Historically, discharging student loans in bankruptcy has been a difficult task, albeit not impossible. However, a recent ruling could have positive implications for Washington college graduates carrying enormous amounts of debt. In the future, bankruptcy could be a more viable option than ever for handling student loans.

The ruling came after a law school graduate filed for bankruptcy in Nov. 2014. She accumulated $300,000 in student loans over the course of her education but, upon graduation, was unable to pass the bar exam, which is necessary for practicing law. She later found a job with an annual $50,000 salary, but it was insufficient for meeting all of her needs as well as for making payments on her massive student loan debt.

One of the reasons that student loans are so difficult to discharge is due to wording in the Bankruptcy Code. Scholarships, stipends and other funds considered to be educational benefits cannot be canceled or discharged, but the law student grad went on to argue that a $15,000 loan she received from Citbank was far from an educational benefit.
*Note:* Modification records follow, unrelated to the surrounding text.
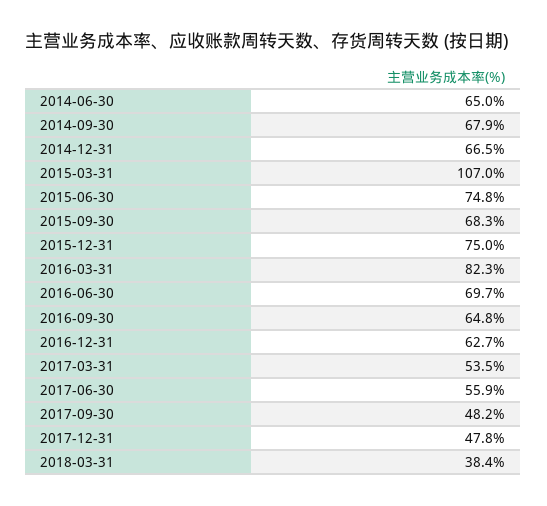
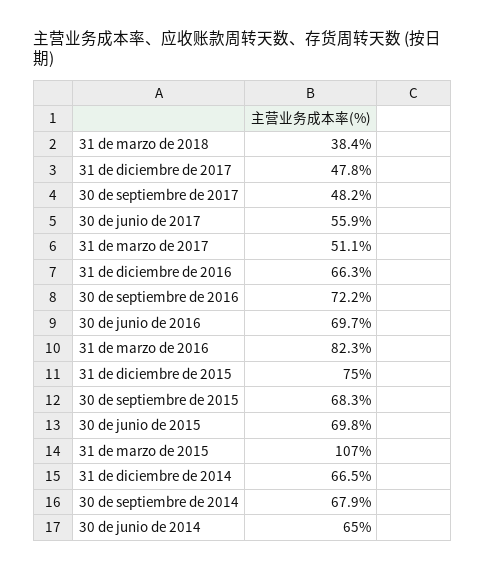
  {
    "2014-06-30": 65,
    "2014-09-30": 67.9,
    "2014-12-31": 66.5,
    "2015-03-31": 107,
-   "2015-06-30": 74.8,
+   "2015-06-30": 69.8,
    "2015-09-30": 68.3,
    "2015-12-31": 75,
    "2016-03-31": 82.3,
    "2016-06-30": 69.7,
-   "2016-09-30": 64.8,
+   "2016-09-30": 72.2,
-   "2016-12-31": 62.7,
+   "2016-12-31": 66.3,
-   "2017-03-31": 53.5,
+   "2017-03-31": 51.1,
    "2017-06-30": 55.9,
    "2017-09-30": 48.2,
    "2017-12-31": 47.8,
    "2018-03-31": 38.4
  }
Citibank disputed this claim, stating that the loan was indeed an educational benefit as it was given based on her status as a low student at the time.

Ultimately, the bankruptcy judge overseeing the case agreed with the law school grad. As a private loan, the judge ruled that it could not be considered an educational benefit, as a simple requirement for a loan did not shift the act of taking on a consumer credit into some type of benefit. Since many Washington students take out private loans during their pursuit of an education, this ruling could have positive implications for their future ability to discharge debt when necessary.